If you supply Soundflavor.com with a song or list of songs, the website's search engine proposes other selections that capture your taste in music. You can then single-click to Amazon, iTunes, or cdbaby, download the tune or buy an entire CD. If you save playlists online, soundflavor.com provides weekly email updates that suggest similar or complementary songs.

Siren's trained team of 25 song-taggers—many of them part-time musicians—analyze a composition's lyrical subjects, themes, instrumentation, and cultural overtones. They even recognize "horizontal density"—the number of musical elements packed into a song.

Soundflavor.com can suggest music by mood, activity, lifestyle, instrumentation, subject matter, or lyrical qualities.
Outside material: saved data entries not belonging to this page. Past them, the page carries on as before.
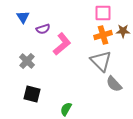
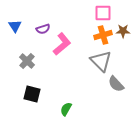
blue triangle: moved 8 px left, 9 px down
gray semicircle: moved 2 px right
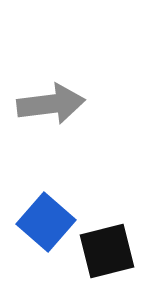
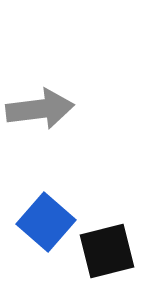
gray arrow: moved 11 px left, 5 px down
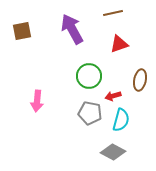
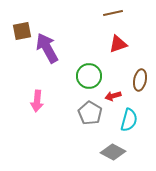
purple arrow: moved 25 px left, 19 px down
red triangle: moved 1 px left
gray pentagon: rotated 20 degrees clockwise
cyan semicircle: moved 8 px right
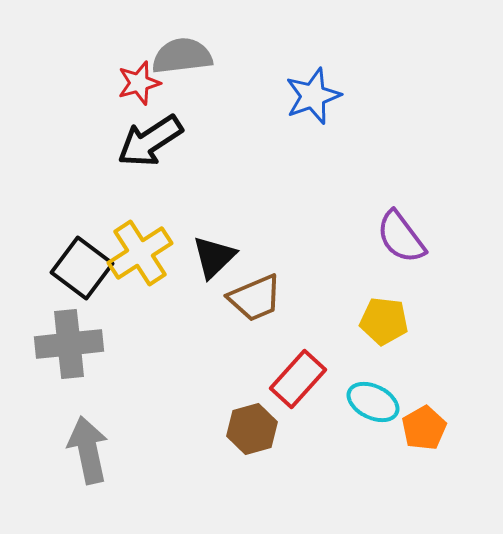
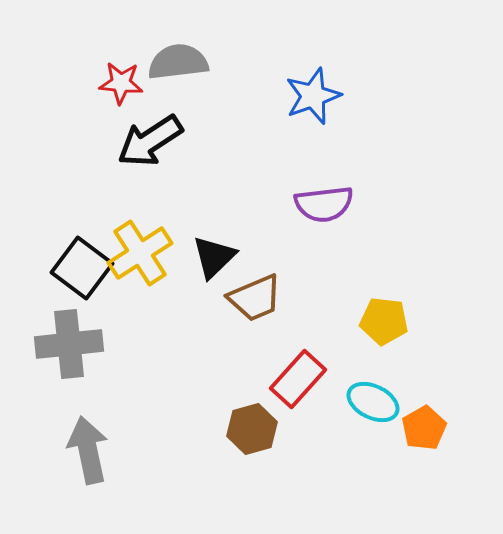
gray semicircle: moved 4 px left, 6 px down
red star: moved 18 px left; rotated 21 degrees clockwise
purple semicircle: moved 77 px left, 33 px up; rotated 60 degrees counterclockwise
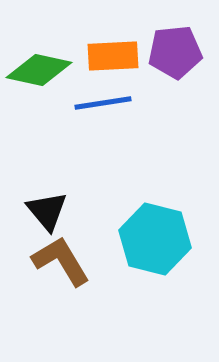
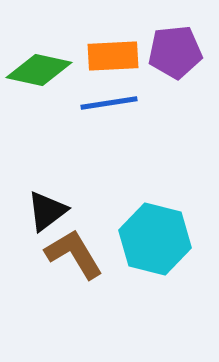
blue line: moved 6 px right
black triangle: rotated 33 degrees clockwise
brown L-shape: moved 13 px right, 7 px up
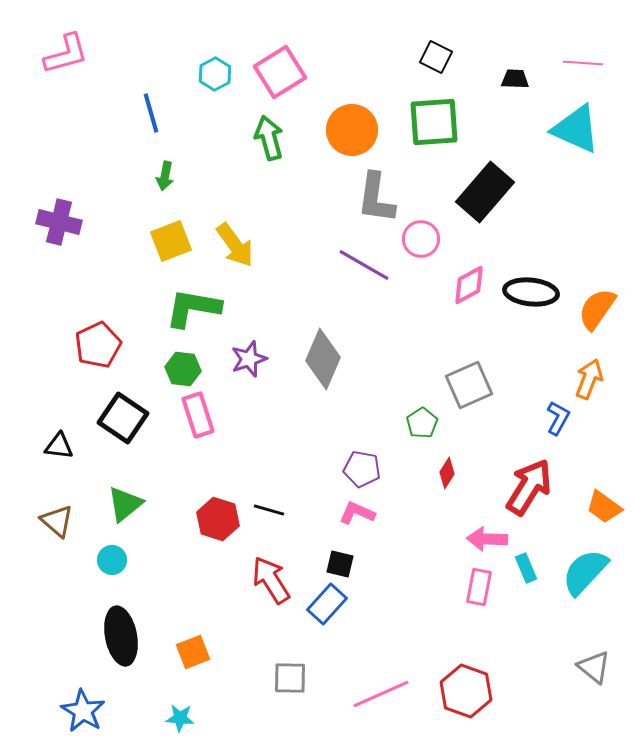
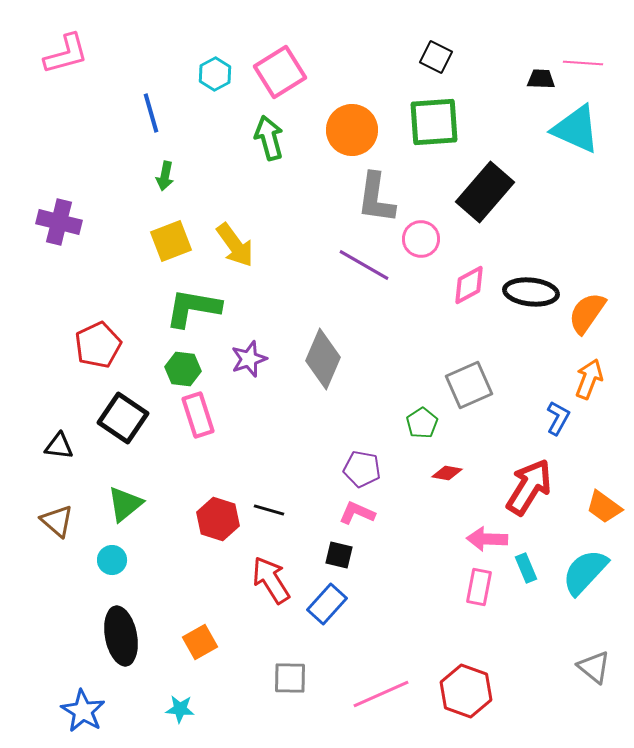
black trapezoid at (515, 79): moved 26 px right
orange semicircle at (597, 309): moved 10 px left, 4 px down
red diamond at (447, 473): rotated 68 degrees clockwise
black square at (340, 564): moved 1 px left, 9 px up
orange square at (193, 652): moved 7 px right, 10 px up; rotated 8 degrees counterclockwise
cyan star at (180, 718): moved 9 px up
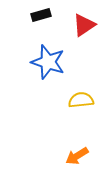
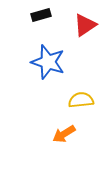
red triangle: moved 1 px right
orange arrow: moved 13 px left, 22 px up
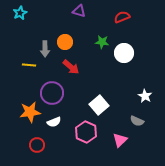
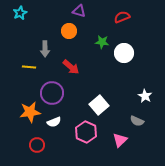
orange circle: moved 4 px right, 11 px up
yellow line: moved 2 px down
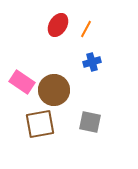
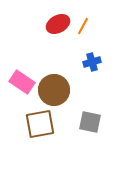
red ellipse: moved 1 px up; rotated 30 degrees clockwise
orange line: moved 3 px left, 3 px up
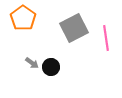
You might search for music for a candlelight dinner or for driving fast down the freeway with your top down. How about romantic music from the '70s that features a harp? Soundflavor.com can find it for you—unless it's classical.
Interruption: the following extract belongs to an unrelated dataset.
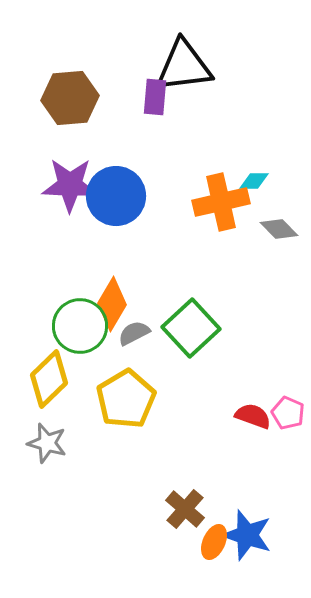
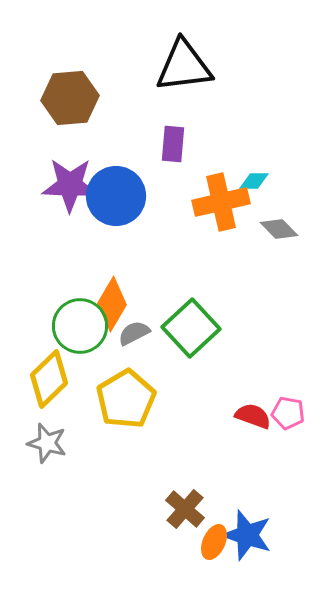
purple rectangle: moved 18 px right, 47 px down
pink pentagon: rotated 12 degrees counterclockwise
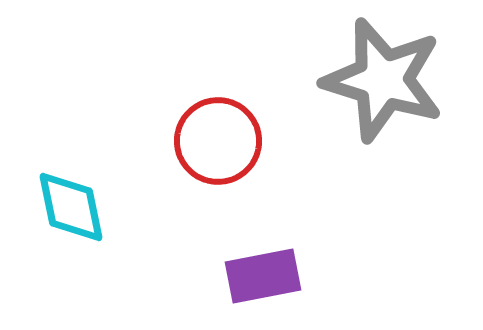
"It's not terribly cost effective to cover classical at present," says Skrzyniarz. "Our musical analysts listen to every song, and classical music takes longer."
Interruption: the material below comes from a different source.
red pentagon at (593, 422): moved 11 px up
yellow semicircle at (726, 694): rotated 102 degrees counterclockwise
Soundflavor.com primarily attracts 18–34-year-old males. With 150,000 songs online, the company focuses on rock, folk, and reggae, with an expanding database of jazz, electronica, and world music.

"Our goal is to cover every piece of music in the world from every culture," reports 35-year old Skrzyniarz. "There's an audience for every song; our mission is to find that audience."

The company also facilitates social networking. By signing up for a free account, users can post playlists, upload an optional photo, and communicate with people with similar tastes.

"Hey, I thought I was the only person still into the Beatles. What are you wearing?"

Scoring Hits: Based in Barcelona, Polyphonic HMI developed its Hit Song Science technology to help create Top 40 pop hits. Using an artificial intelligence program to determine "hit potential," the company collaborates with music labels and record producers to decide what songs to include on an album, what to release to radio and in what order, what mix is closest to a "hit cluster," and how to market finished product.

Claiming that HSS enabled it to predict Norah Jones' smashing success long before her Grammy sweep, Polyphonic HMI has snared such clients as Island Def Jam Records, EMI, Tommy Mottola, and a major consultant to Sony Music.

The strength of the company's approach, according to Sacramento-based corporate vice president for North America Tracie Reed, is that it's completely automated.

"There is no one doing headphone listening," she explains. "Our technology is completely objective and very quick. It's also artist, genre, and epic agnostic. We can analyze a piece of music in a third of the time it takes to listen to it, and do so 24 hours a day with as many servers as we can hook up."

"Individuals with all the major corporations are now using our software," says Reed. "It seems only a matter of time before it becomes an industry standard like Dolby or Pro-Tools."

Over the last 12 months, Polyphonic HMI has begun serving radio stations using the "shuffle format." Hit stations (mainly in Europe) wishing to move beyond the same rotation of songs every few hours expand their playlists by enlisting Polyphonic HMI to find songs similar to those their target audience enjoys.

The outfit is just beginning to penetrate the retail market with its Human Music Interface. If fed data on what music a person likes, HMI offers recommendations for other music that person may enjoy. The database will eventually comprise all music commercially available.

Although Polyphonic HMI's approach has been severely criticized for limiting the sound and scope of popular music, Reed insists, "good music does not all sound the same. We help musicians and music directors become greater risk takers, because we give them confidence that they're on the right track."

The right track as dictated by a computer program concocted by humans who nonetheless claim objectivity? Granted, a computer's conclusions are dispassionate. But isn't that precisely the problem with a lot of Top 40 music—it's dispassionately formulaic to the point of sterility?